A mother’s arms …

For many of the human beings ever born, one of the places which we’ve felt the most loved, most safe, and most happy have been moments wrapped in our mothers arms.

Even though my mom died more than four decades ago, one of my sharpest memories of her is a simple one. As a very young boy, one evening as my mother was watching television with the family I sat beside her, but being sleepy, I leaned against her and couldn’t keep from dozing off as she wrapped her arm around me. I remember the process of waking later that evening was a slow one … it seemed my eyes didn’t want to open as I could both hear her voice and the “vibration” of it as I lay against her, and thinking that was such a serene, peaceful, and content moment that I didn’t really want to fully awake to spoil it.

I was peaceful and safe in her arms.

Sometimes we’re not always aware of what all the loving arms of a mother do for us. An unknown source once shared the following story:

    There was a teenager who didn’t want to be seen in public with her mother, because her mother’s arms were terribly disfigured.

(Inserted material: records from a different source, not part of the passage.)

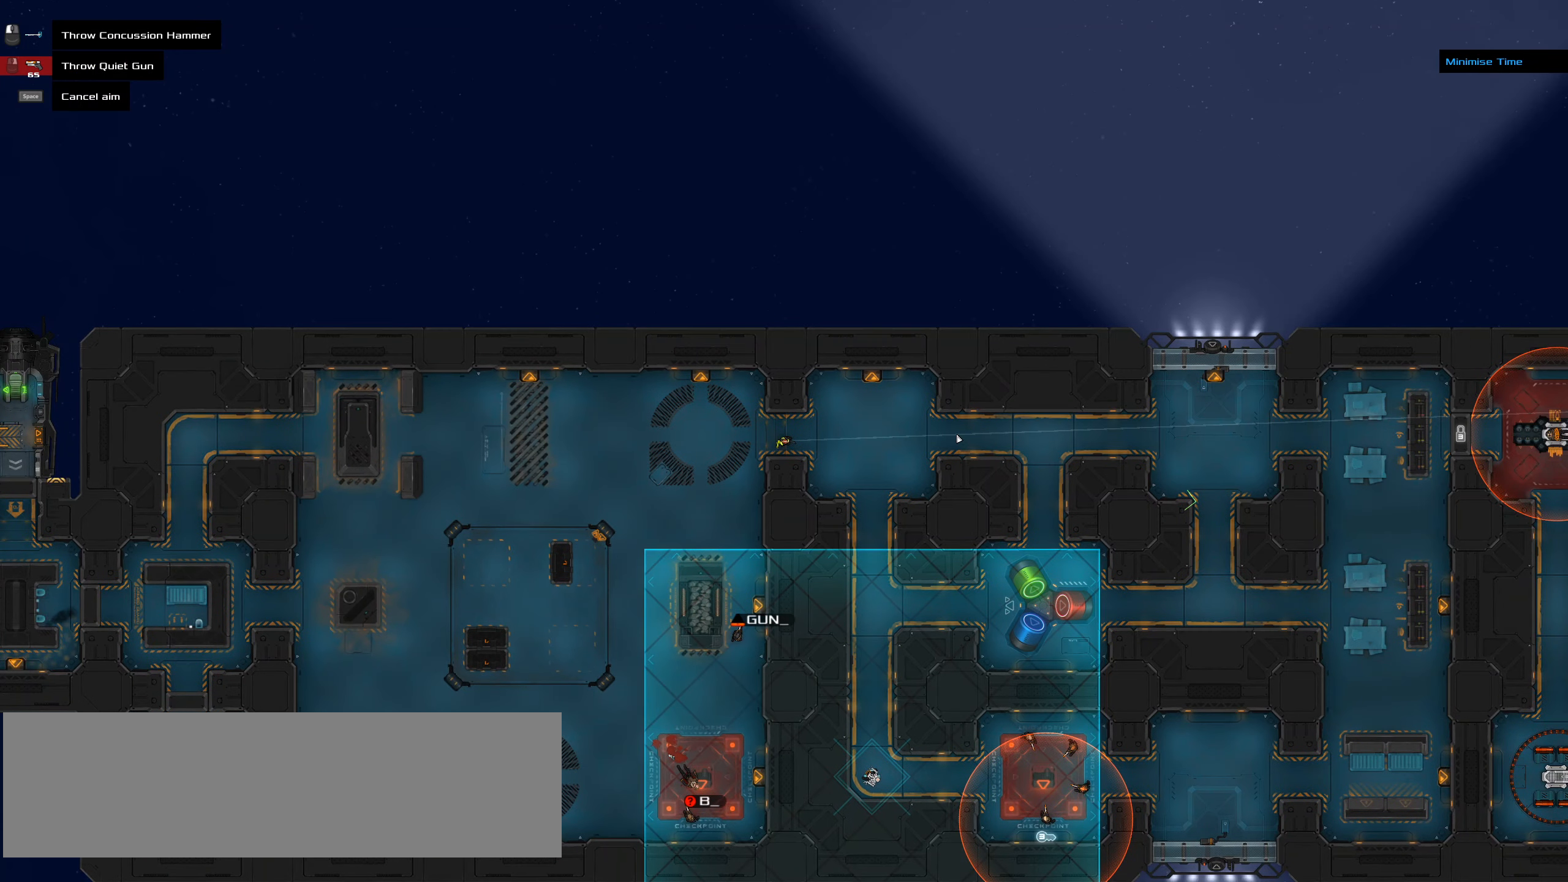
{"keys": [], "mouse": [], "events": []}
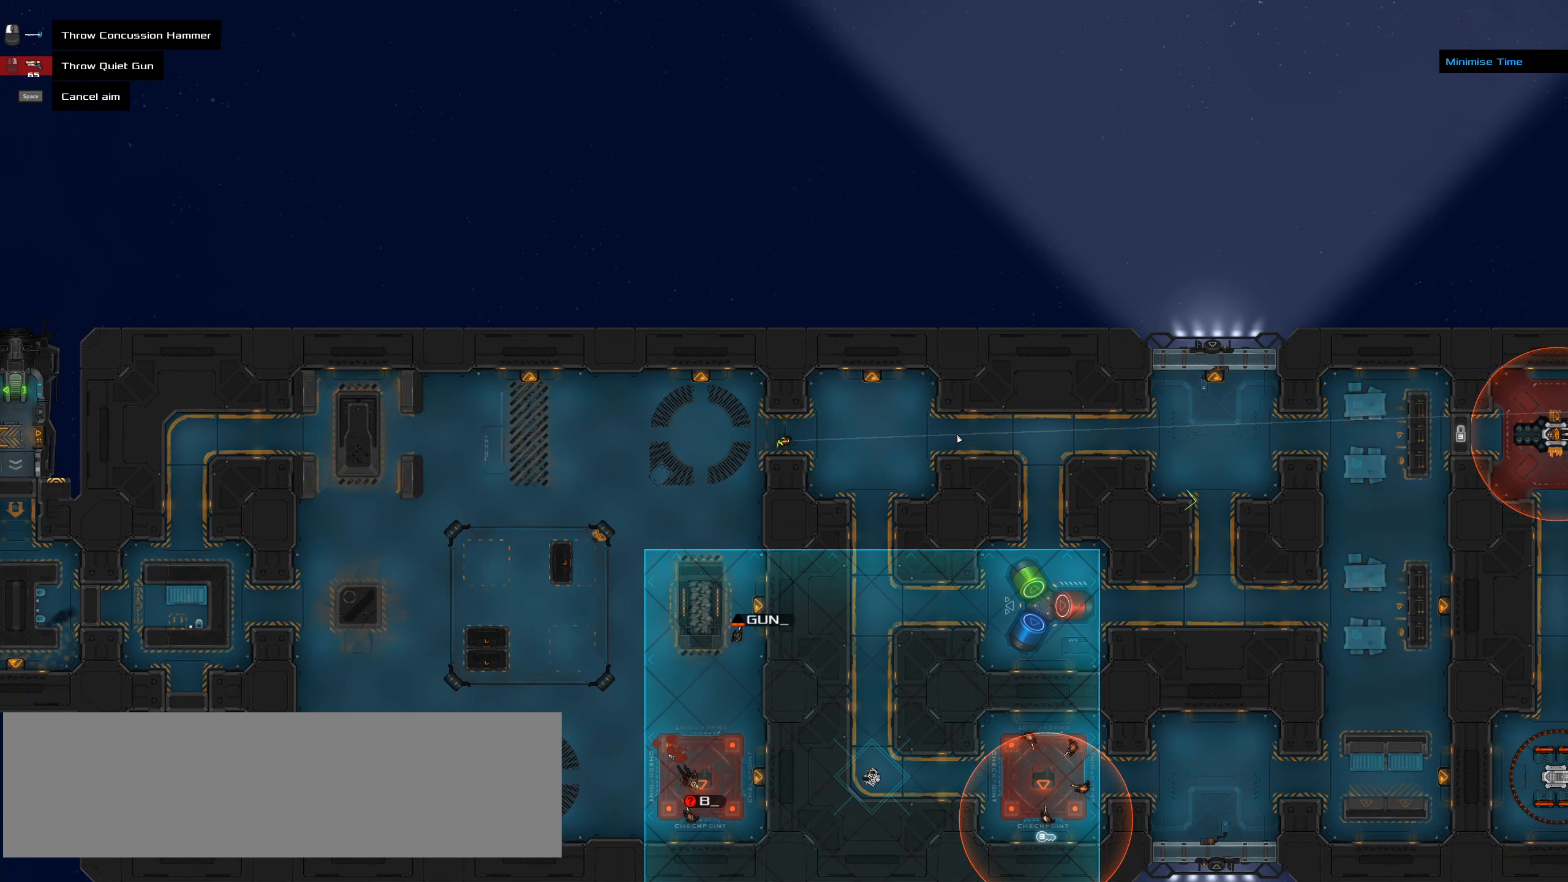
{"keys": [], "mouse": [], "events": []}
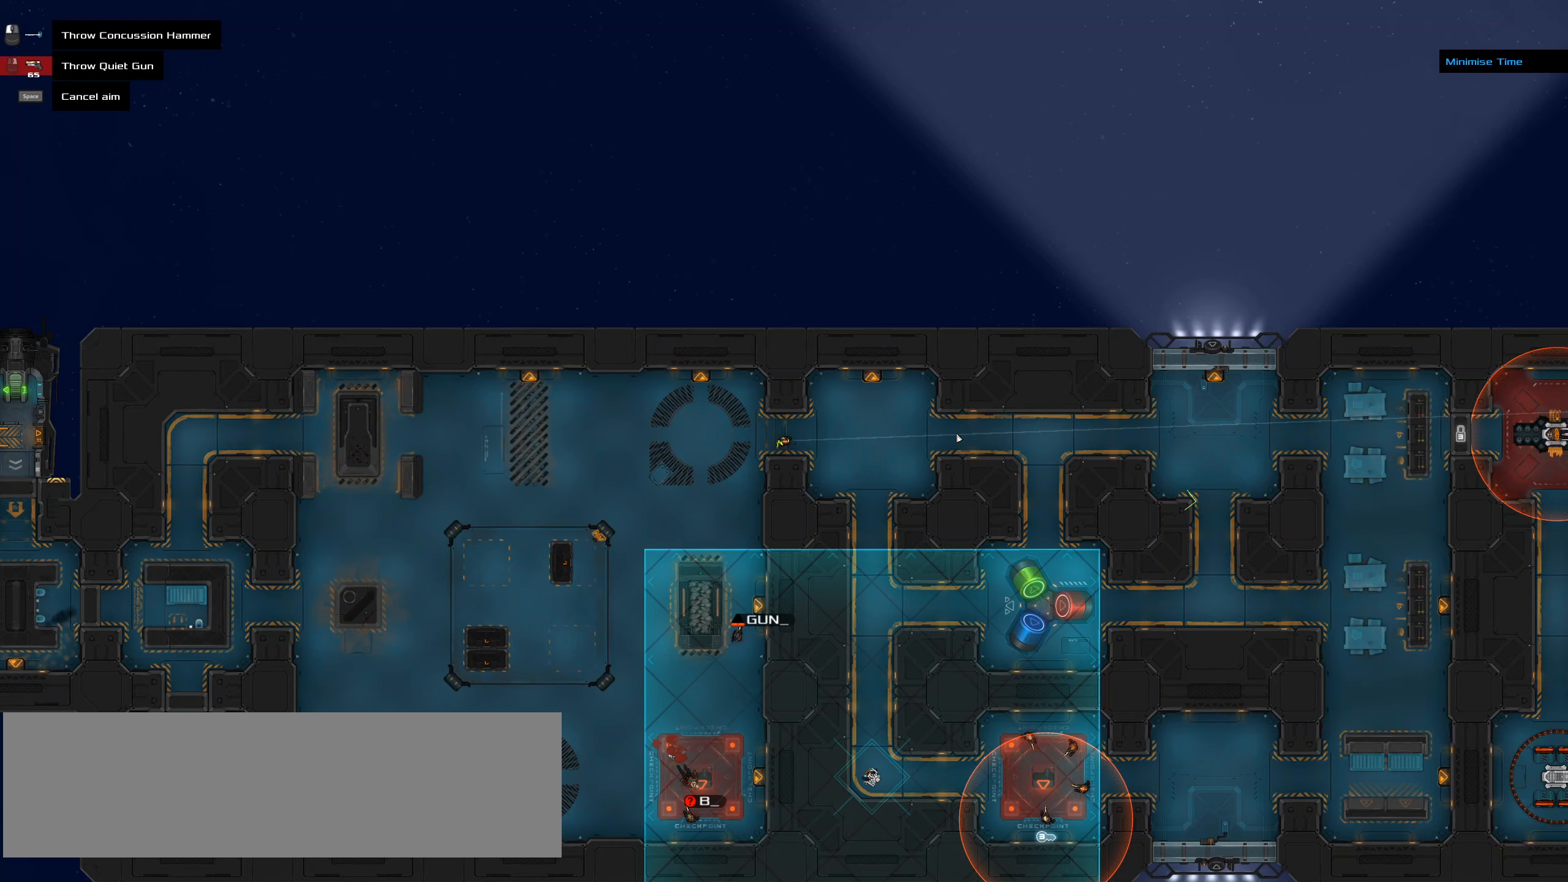
{"keys": [], "mouse": [], "events": []}
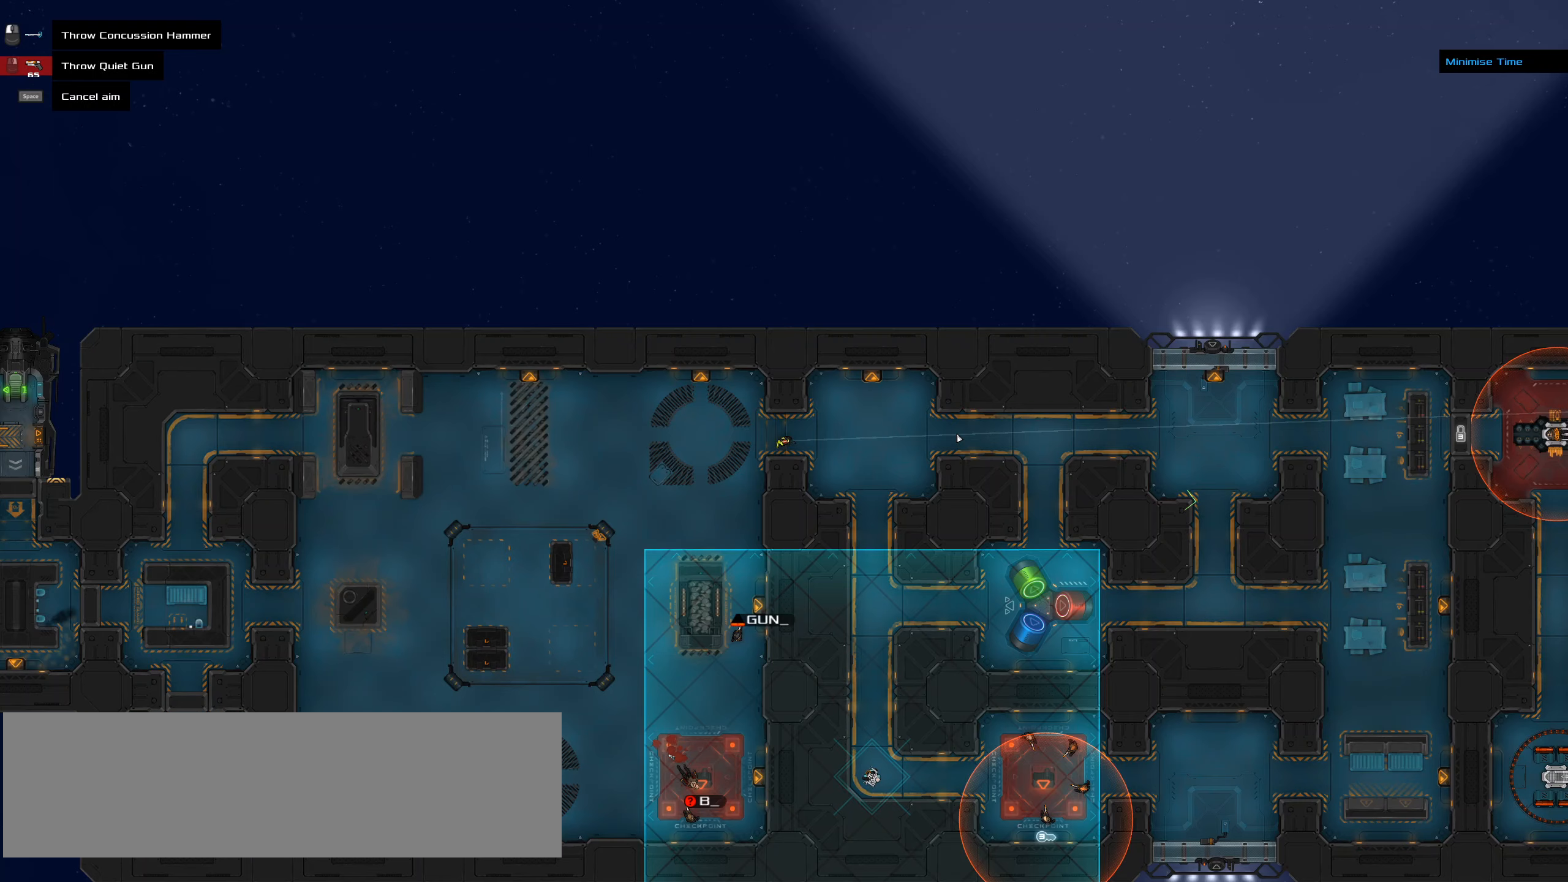
{"keys": [], "mouse": [], "events": []}
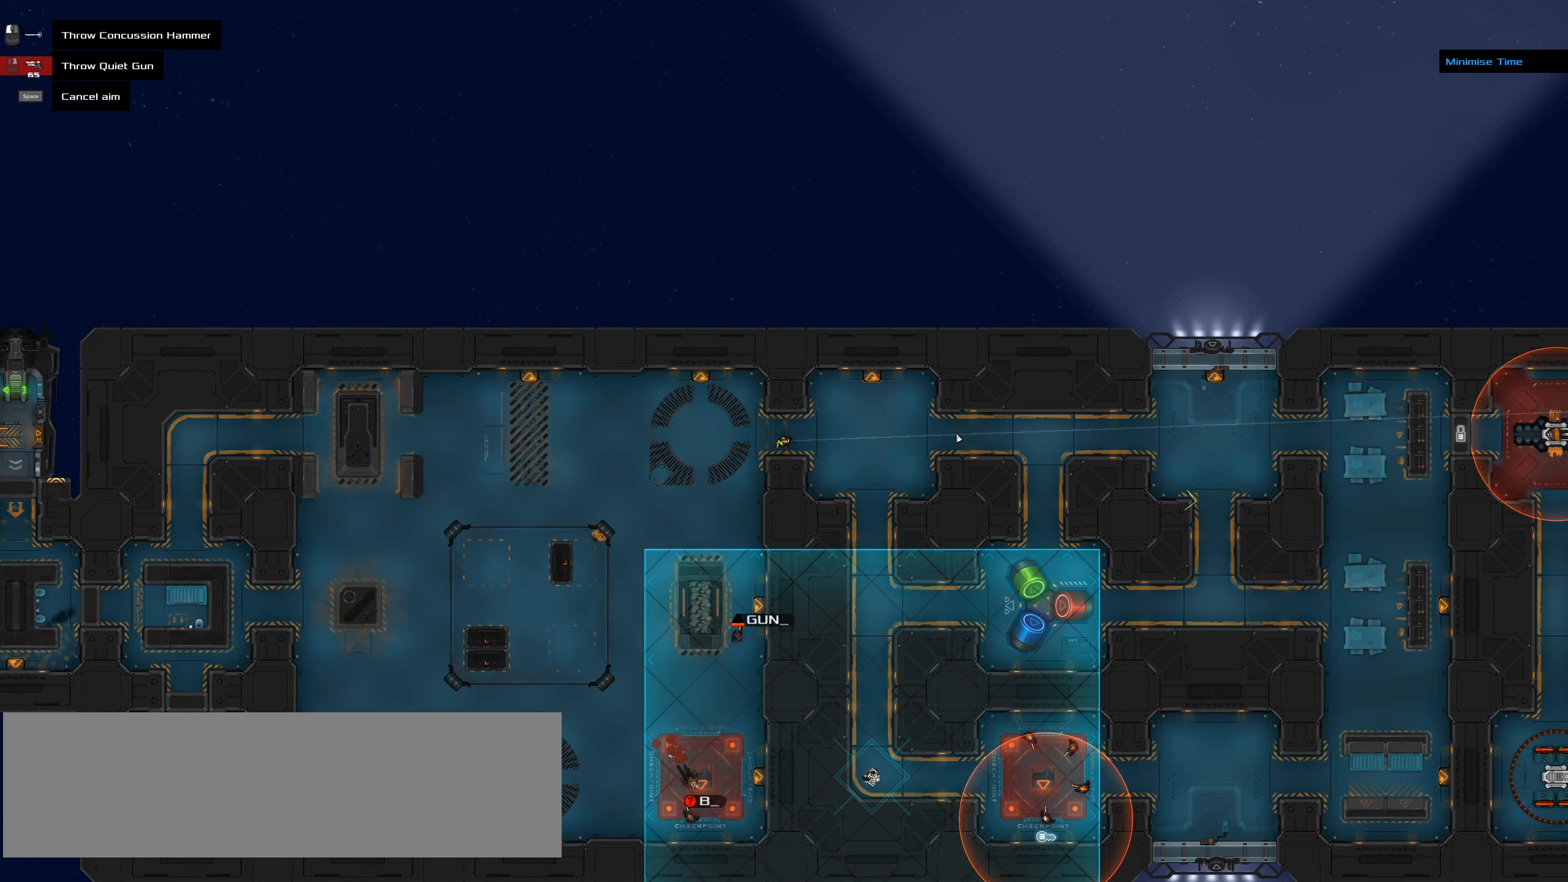
{"keys": [], "mouse": [], "events": []}
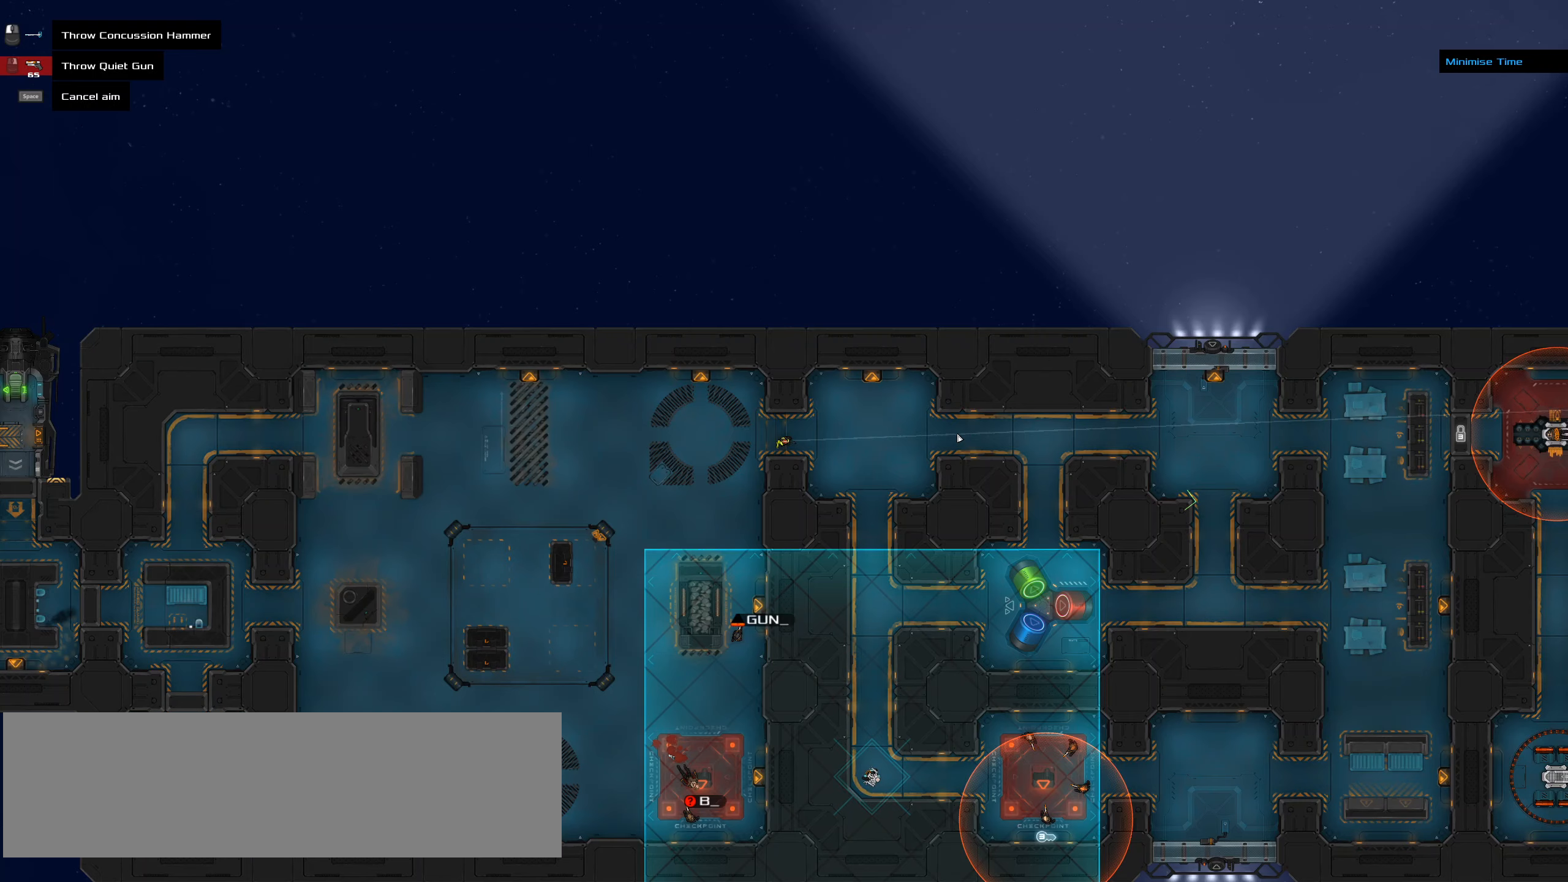
{"keys": [], "mouse": []}
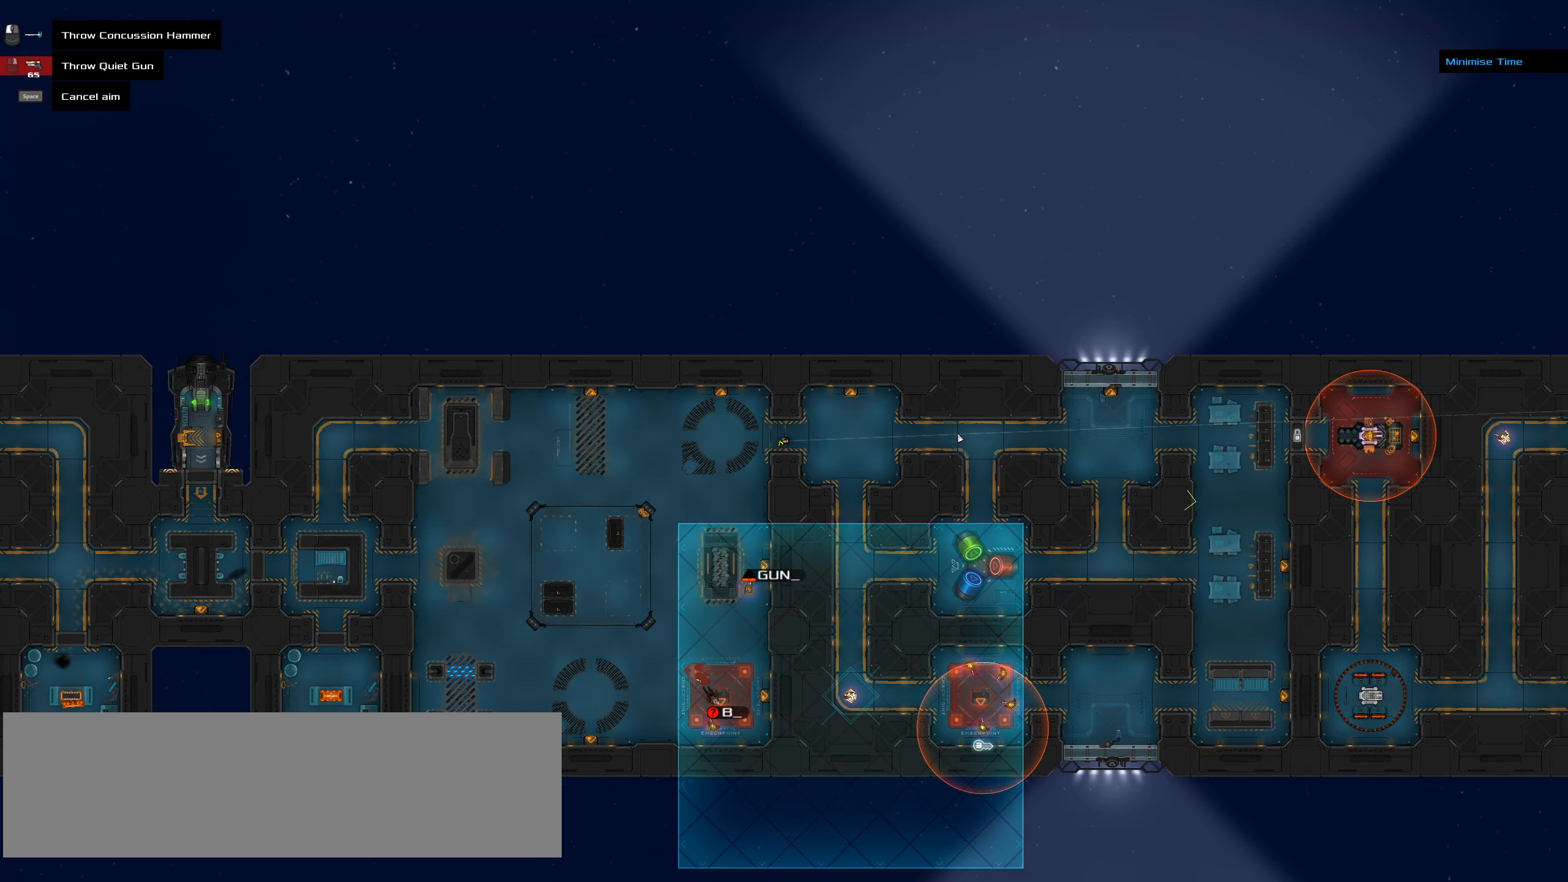
{"keys": [], "mouse": []}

    One day when her mother took her shopping and reached out her hand, a clerk looked horrified. Later, crying, the girl told her how embarrassed she was. Understandably hurt, the mother waited an hour before going to her daughter’s room to tell her, for the first time, what happened.

    “When you were a baby, I woke up to a burning house. Your room was an inferno. Flames were everywhere. I could have gotten out the front door, but I decided I’d rather die with you than leave you to die alone. I ran through the fire and wrapped my arms around you. Then I went back through the flames, my arms on fire. When I got outside on the lawn, the pain was agonizing but when I looked at you, all I could do was rejoice that the flames hadn’t touched you.”

    Stunned, the girl looked at her mother through new eyes. Weeping in shame and gratitude, she kissed her mother’s marred hands and arms.

Those loving, sacrificial things mother’s do with their arms — their lives — are some of the things we recall on Mother’s Day. Laurel Biever, a therapist, summed up motherhood like this: “Motherhood is the ultimate reward and the ultimate sacrifice, all in the same breath.”

For all of the sacrifice, and those moments in loving arms, we wish all the moms out there a happy Mother’s Day.